Sourced in Germany, United Kingdom
DMEM/F12 is a cell culture medium commonly used for the growth and maintenance of a variety of cell types, including mammalian cells. It is a basal medium that provides essential nutrients, vitamins, and growth factors required for cell proliferation and survival. The medium is formulated to support the growth of a wide range of cell lines and is frequently used in various applications, such as cell biology research, tissue engineering, and cell-based assays.
More about "Subcutaneous Fat, Abdominal"
Subcutaneous abdominal fat, also known as belly fat or visceral fat, is the layer of fat that sits beneath the skin in the abdominal region.
This type of fat, which can accumulate due to various factors like diet, exercise, and genetics, has been the subject of extensive research for its role in health conditions like obesity, metabolic disorders, and cardiovascular disease.
Exploring the latest research on subcutaneous abdominal fat can provide valuable insights into its physiological and metabolic functions.
Researchers have utilized advanced techniques like FBS (Fetal Bovine Serum), Penicillin/streptomycin, Plasmocin, Collagenase type I, IPro2, Lunar iDXA, L-glutamine, α-MEM, Trypsin-EDTA, and DMEM/F12 to study the cellular and molecular mechanisms underlying the accumulation and distribution of this type of fat.
Understanding the factors that contribute to subcutaneous abdominal fat accumulation, such as diet, exercise, and genetic predisposition, can help develop effective strategies for weight management and disease prevention.
Researchers are also exploring the potential metabolic and endocrine roles of subcutaneous abdominal fat, which may have implications for conditions like type 2 diabetes, insulin resistance, and cardiovascular disease.
By optimizing research protocols and comparing results from the literature, preprints, and patents, PubCompare.ai's AI-powered tools can accelerate the pace of scientific discovery in the field of subcutaneous abdominal fat research, ultimately leading to improved understanding and better health outcomes.

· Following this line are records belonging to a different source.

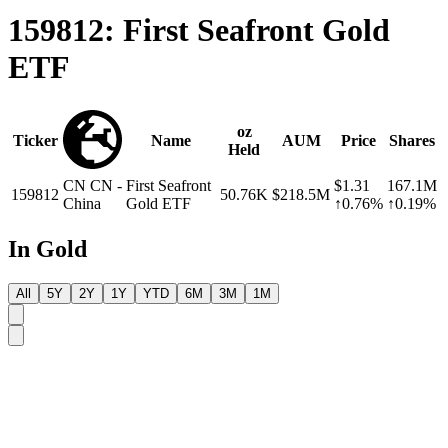
159812: First Seafront Gold
ETF
oz
Ticker
Name
AUM
Price
Shares
Held
CN
CN -
First Seafront
$1.31
167.1M
159812
50.76K
$218.5M
China
Gold ETF
↑0.76%
↑0.19%
In Gold
All
5Y
2Y
1Y
YTD
6M
3M
1M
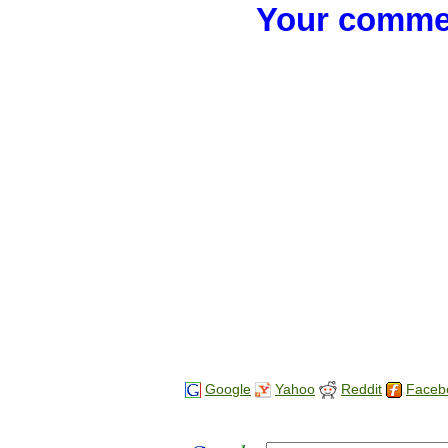
Your commen
Google
Yahoo
Reddit
Faceb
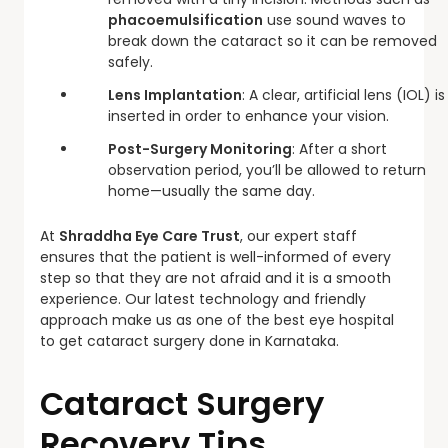
phacoemulsification
use sound waves to
break down the cataract so it can be removed
safely.
Lens Implantation
: A clear, artificial lens (IOL) is
inserted in order to enhance your vision.
Post-Surgery Monitoring
: After a short
observation period, you’ll be allowed to return
home—usually the same day.
At
Shraddha Eye Care Trust
, our expert staff
ensures that the patient is well-informed of every
step so that they are not afraid and it is a smooth
experience. Our latest technology and friendly
approach make us as one of the best eye hospital
to get cataract surgery done in Karnataka.
Cataract Surgery
Recovery Tips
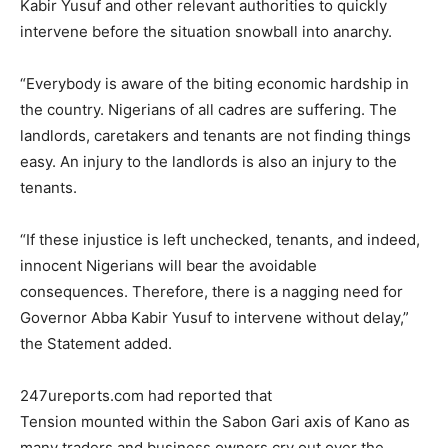
Kabir Yusuf and other relevant authorities to quickly
intervene before the situation snowball into anarchy.
“Everybody is aware of the biting economic hardship in
the country. Nigerians of all cadres are suffering. The
landlords, caretakers and tenants are not finding things
easy. An injury to the landlords is also an injury to the
tenants.
“If these injustice is left unchecked, tenants, and indeed,
innocent Nigerians will bear the avoidable
consequences. Therefore, there is a nagging need for
Governor Abba Kabir Yusuf to intervene without delay,”
the Statement added.
247ureports.com had reported that
Tension mounted within the Sabon Gari axis of Kano as
many traders and business owners cry out over the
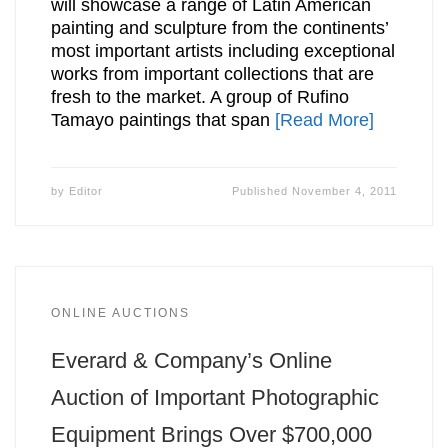
will showcase a range of Latin American
painting and sculpture from the continents’
most important artists including exceptional
works from important collections that are
fresh to the market. A group of Rufino
Tamayo paintings that span
[Read More]
by
Editor
Published
November 4, 2011
ONLINE AUCTIONS
Everard & Company’s Online
Auction of Important Photographic
Equipment Brings Over $700,000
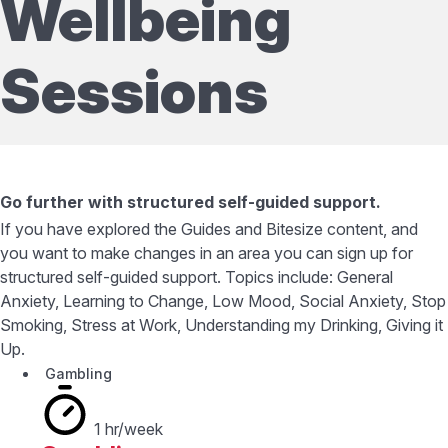
Wellbeing
Sessions
Go further with structured self-guided support.
If you have explored the Guides and Bitesize content, and
you want to make changes in an area you can sign up for
structured self-guided support. Topics include: General
Anxiety, Learning to Change, Low Mood, Social Anxiety, Stop
Smoking, Stress at Work, Understanding my Drinking, Giving it
Up.
Gambling
1 hr/week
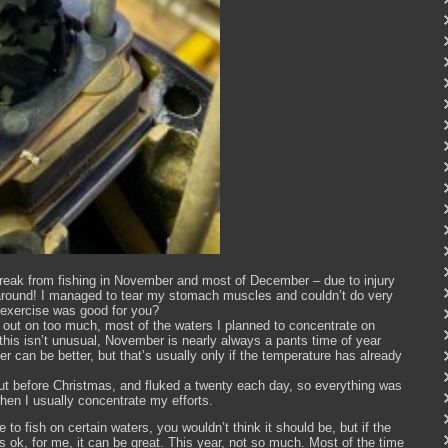
 break from fishing in November and most of December – due to injury
round! I managed to tear my stomach muscles and couldn’t do very
 exercise was good for you?
ed out on too much, most of the waters I planned to concentrate on
 this isn’t unusual, November is nearly always a pants time of year
 can be better, but that’s usually only if the temperature has already
ut before Christmas, and fluked a twenty each day, so everything was
en I usually concentrate my efforts.
 to fish on certain waters, you wouldn’t think it should be, but if the
s ok, for me, it can be great. This year, not so much. Most of the time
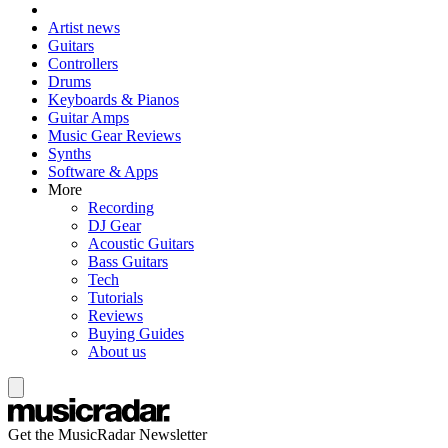
Artist news
Guitars
Controllers
Drums
Keyboards & Pianos
Guitar Amps
Music Gear Reviews
Synths
Software & Apps
More
Recording
DJ Gear
Acoustic Guitars
Bass Guitars
Tech
Tutorials
Reviews
Buying Guides
About us
Get the MusicRadar Newsletter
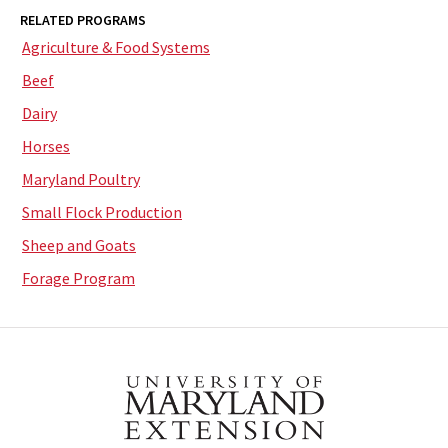
RELATED PROGRAMS
Agriculture & Food Systems
Beef
Dairy
Horses
Maryland Poultry
Small Flock Production
Sheep and Goats
Forage Program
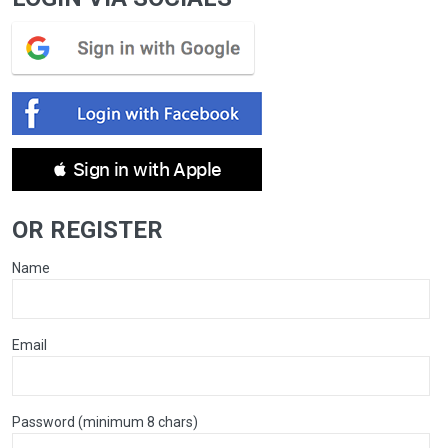
 Sign in with Apple
OR REGISTER
Name
Email
Password (minimum 8 chars)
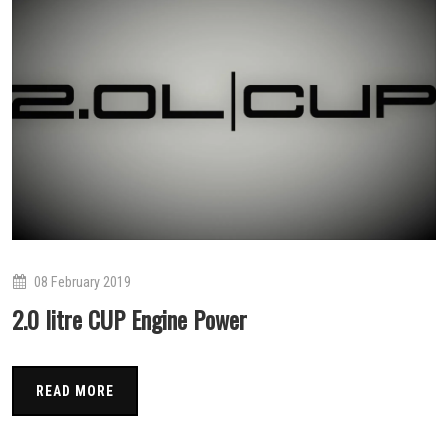
08 February 2019
2.0 litre CUP Engine Power
READ MORE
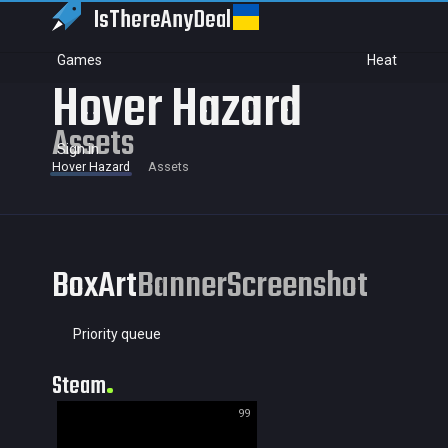
IsThereAny
Deal
Games
Heat
Hover Hazard
Assets
Sign in
Hover Hazard
Assets
BoxArt
Banner
Screenshot
Priority queue
Steam
99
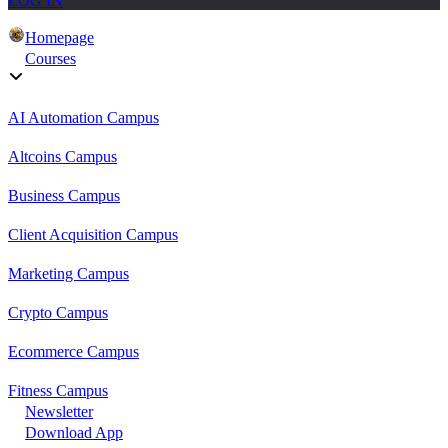
LOG IN
Homepage
Courses
AI Automation Campus
Altcoins Campus
Business Campus
Client Acquisition Campus
Marketing Campus
Crypto Campus
Ecommerce Campus
Fitness Campus
Newsletter
Download App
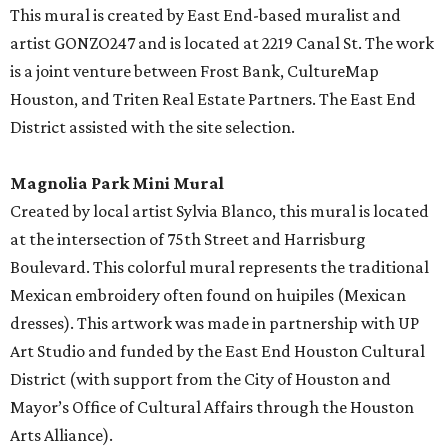
This mural is created by East End-based muralist and
artist GONZO247 and is located at 2219 Canal St. The work
is a joint venture between Frost Bank, CultureMap
Houston, and Triten Real Estate Partners. The East End
District assisted with the site selection.
Magnolia Park Mini Mural
Created by local artist Sylvia Blanco, this mural is located
at the intersection of 75th Street and Harrisburg
Boulevard. This colorful mural represents the traditional
Mexican embroidery often found on huipiles (Mexican
dresses). This artwork was made in partnership with UP
Art Studio and funded by the East End Houston Cultural
District (with support from the City of Houston and
Mayor’s Office of Cultural Affairs through the Houston
Arts Alliance).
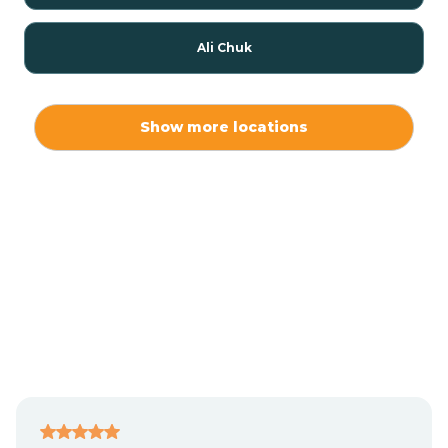
Ali Chuk
Ali Chukson
Show more locations
Ali Molina
Alpine
Amado
Anegam
Antares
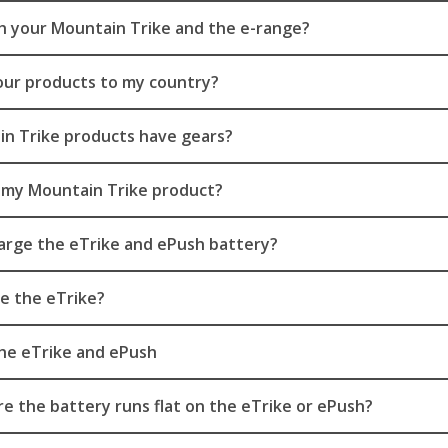
th your Mountain Trike and the e-range?
our products to my country?
n Trike products have gears?
 my Mountain Trike product?
arge the eTrike and ePush battery?
e the eTrike?
he eTrike and ePush
e the battery runs flat on the eTrike or ePush?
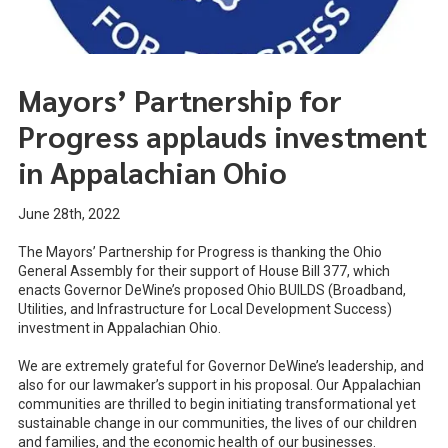
Mayors’ Partnership for
Progress applauds investment
in Appalachian Ohio
June 28th, 2022
The Mayors’ Partnership for Progress is thanking the Ohio
General Assembly for their support of House Bill 377, which
enacts Governor DeWine’s proposed Ohio BUILDS (Broadband,
Utilities, and Infrastructure for Local Development Success)
investment in Appalachian Ohio.
We are extremely grateful for Governor DeWine’s leadership, and
also for our lawmaker’s support in his proposal. Our Appalachian
communities are thrilled to begin initiating transformational yet
sustainable change in our communities, the lives of our children
and families, and the economic health of our businesses.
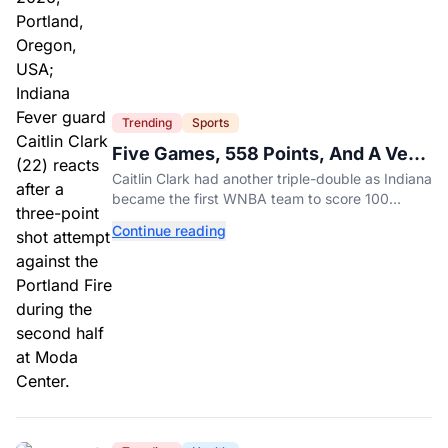
Trending
Sports
Five Games, 558 Points, And A Very
Different Fever Team
Caitlin Clark had another triple-double as Indiana
became the first WNBA team to score 100
points in five straight games.
Continue reading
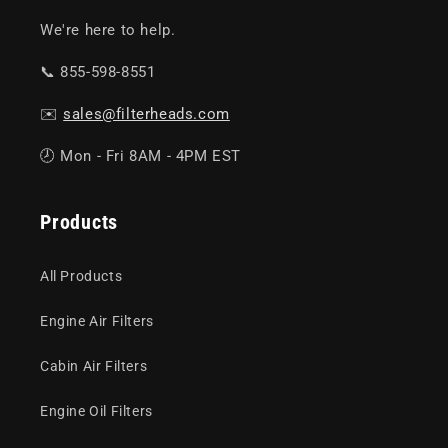
We're here to help.
📞 855-598-8551
✉️
sales@filterheads.com
🕗 Mon - Fri 8AM - 4PM EST
Products
All Products
Engine Air Filters
Cabin Air Filters
Engine Oil Filters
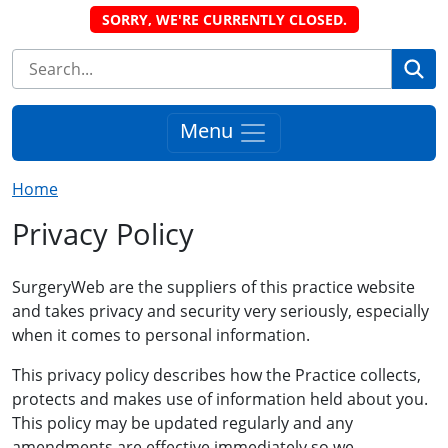
SORRY, WE'RE CURRENTLY CLOSED.
Se
Menu
Home
Privacy Policy
SurgeryWeb are the suppliers of this practice website
and takes privacy and security very seriously, especially
when it comes to personal information.
This privacy policy describes how the Practice collects,
protects and makes use of information held about you.
This policy may be updated regularly and any
amendments are effective immediately so we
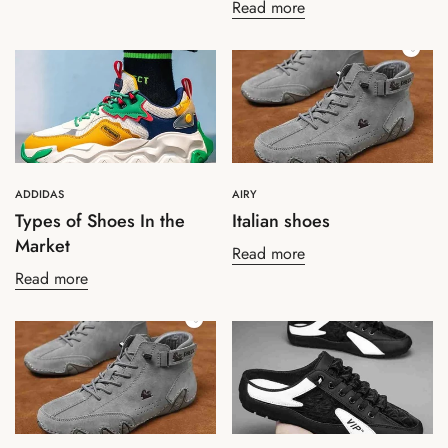
Read more
ADDIDAS
AIRY
Types of Shoes In the
Italian shoes
Market
Read more
Read more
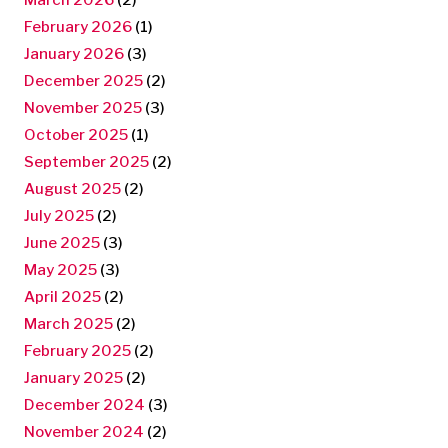
February 2026
(1)
January 2026
(3)
December 2025
(2)
November 2025
(3)
October 2025
(1)
September 2025
(2)
August 2025
(2)
July 2025
(2)
June 2025
(3)
May 2025
(3)
April 2025
(2)
March 2025
(2)
February 2025
(2)
January 2025
(2)
December 2024
(3)
November 2024
(2)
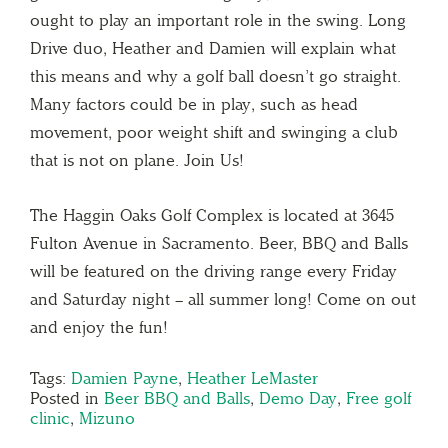
ought to play an important role in the swing. Long
Drive duo, Heather and Damien will explain what
this means and why a golf ball doesn’t go straight.
Many factors could be in play, such as head
movement, poor weight shift and swinging a club
that is not on plane. Join Us!
The Haggin Oaks Golf Complex is located at 3645
Fulton Avenue in Sacramento. Beer, BBQ and Balls
will be featured on the driving range every Friday
and Saturday night – all summer long! Come on out
and enjoy the fun!
Tags:
Damien Payne
,
Heather LeMaster
Posted in
Beer BBQ and Balls
,
Demo Day
,
Free golf
clinic
,
Mizuno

Experence the future of scientific discovery today with PubCompare.ai.
This type of fat, which can accumulate due to various factors like diet, exercise, and genetics, has been the subject of extensive research for its role in health conditions like obesity, metabolic disorders, and cardiovascular disease.
Exploring the latest research on subcutaneous abdominal fat can provide valuable insights into its physiological and metabolic functions.
Researchers have utilized advanced techniques like FBS (Fetal Bovine Serum), Penicillin/streptomycin, Plasmocin, Collagenase type I, IPro2, Lunar iDXA, L-glutamine, α-MEM, Trypsin-EDTA, and DMEM/F12 to study the cellular and molecular mechanisms underlying the accumulation and distribution of this type of fat.
Understanding the factors that contribute to subcutaneous abdominal fat accumulation, such as diet, exercise, and genetic predisposition, can help develop effective strategies for weight management and disease prevention.
Researchers are also exploring the potential metabolic and endocrine roles of subcutaneous abdominal fat, which may have implications for conditions like type 2 diabetes, insulin resistance, and cardiovascular disease.
By optimizing research protocols and comparing results from the literature, preprints, and patents, PubCompare.ai's AI-powered tools can accelerate the pace of scientific discovery in the field of subcutaneous abdominal fat research, ultimately leading to improved understanding and better health outcomes.
Experence the future of scientific discovery today with PubCompare.ai.